Pixel Envy

Written by Nick Heer.

Picking and Choosing

Riccardo Mori:

Here’s the thing — Among the apps I’ve bought over the years, a lot of them are quality apps I love and enjoy using, but I don’t necessarily use them all the time. A classic example: photo apps and image editing apps. I have a lot of them, and I don’t really have a preference. I decide which to use mostly following the mood of the moment (in case of photo apps) or the specific function/effect I’m after (in case of editing apps and even photo apps as well).

With these kinds of apps, I like to have lots of options available, and I haven’t minded paying upfront for each of these apps; I haven’t minded paying the occasional extra for a paid update or for the in-app purchase that unlocked more photo filters or editing features. But in the extreme case that all app developers behind these apps moved to a subscription-based pricing, without offering alternatives, I would be forced into a position I really don’t like: having to decide which app stays on my devices and which one has to go. Will the App Store’s infamous ‘race to the bottom’ become the ‘race to stay in your device’s (home) screen’?

I’ve been thinking about this as well, and my hope is that an app without an active subscription degrades gracefully. But how graceful it may degrade ultimately depends on what the App Store allows. Restricting app updates based on subscription status, for instance, can’t be done because they’re run through the store itself.

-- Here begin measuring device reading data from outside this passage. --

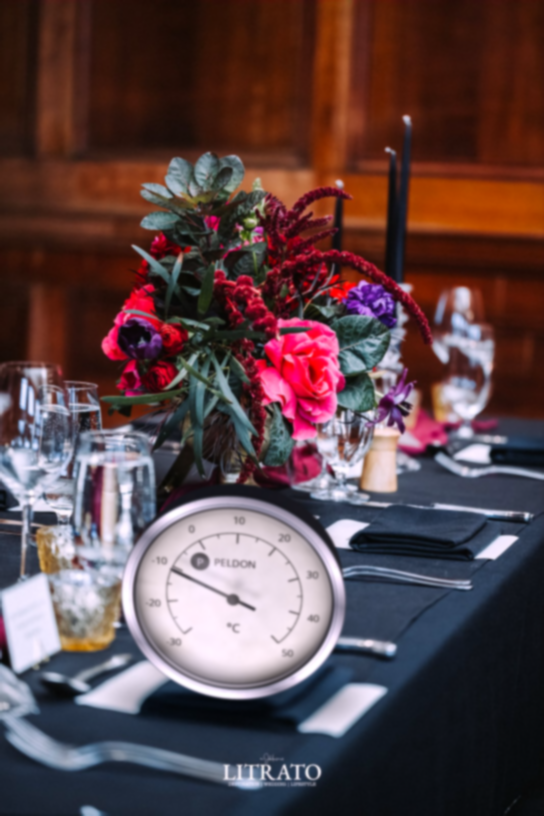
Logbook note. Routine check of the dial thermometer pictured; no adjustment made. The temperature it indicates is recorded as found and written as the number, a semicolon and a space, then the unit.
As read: -10; °C
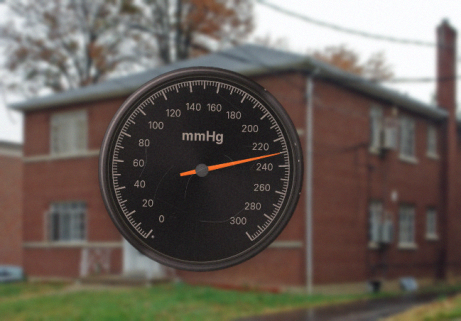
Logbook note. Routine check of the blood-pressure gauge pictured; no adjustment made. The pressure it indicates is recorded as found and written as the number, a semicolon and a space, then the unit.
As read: 230; mmHg
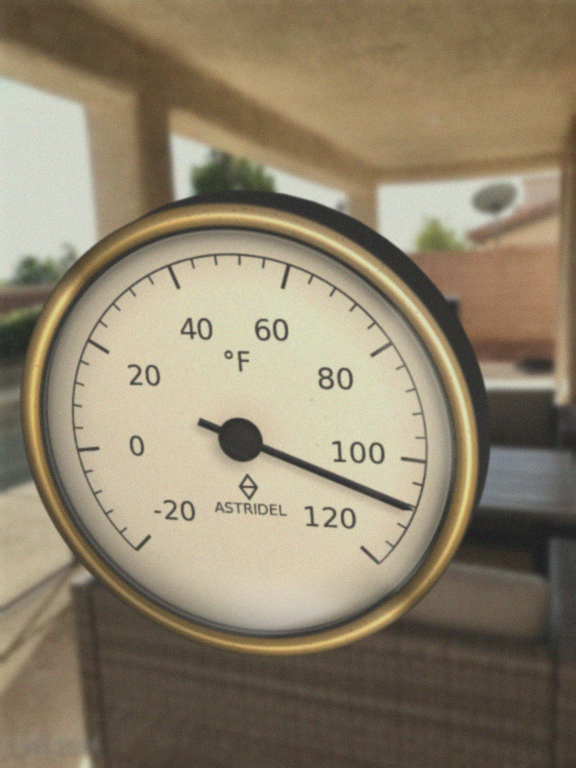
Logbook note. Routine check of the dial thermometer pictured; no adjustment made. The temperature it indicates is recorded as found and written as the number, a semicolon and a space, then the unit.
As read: 108; °F
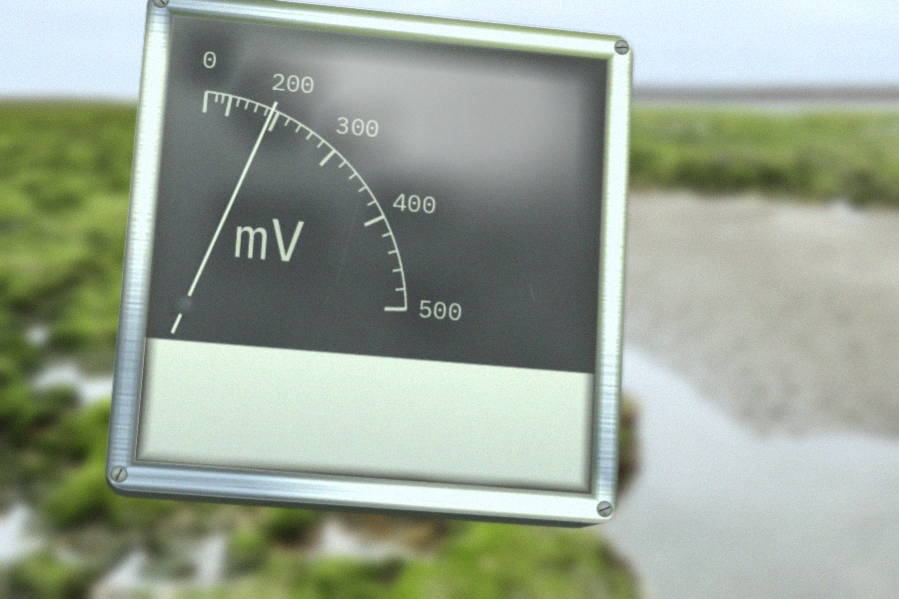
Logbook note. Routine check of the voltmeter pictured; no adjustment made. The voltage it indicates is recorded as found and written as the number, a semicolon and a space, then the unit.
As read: 190; mV
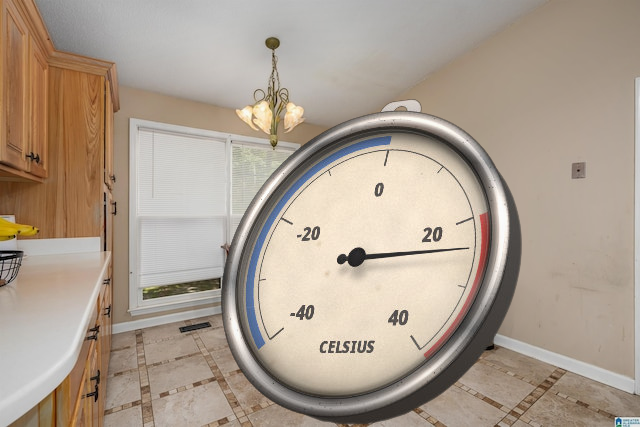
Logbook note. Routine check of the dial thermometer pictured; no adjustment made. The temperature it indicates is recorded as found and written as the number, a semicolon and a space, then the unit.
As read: 25; °C
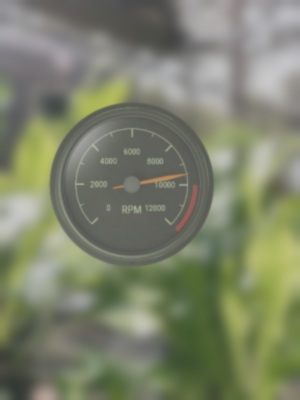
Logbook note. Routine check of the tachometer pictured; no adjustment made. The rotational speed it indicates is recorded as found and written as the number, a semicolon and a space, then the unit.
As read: 9500; rpm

Perhaps some developers will get creative with how they distribute updates within the app. For instance, a new set of filters could be made available as a free download provided the user has an active subscription. Bug fixes could be distributed as app updates, but feature updates could be dependent upon a subscription.

These new rules create a somewhat murky new world for developers and users alike. I’m generally optimistic because the apps you love most probably come from developers who respect their users. Developers like Panic, Flexibits, Cultured Code, Tapbots, Sam Oakley, and Ole Zorn — they actually care. And those developers who do not care about their apps’ users will find it very difficult to retain subscribers.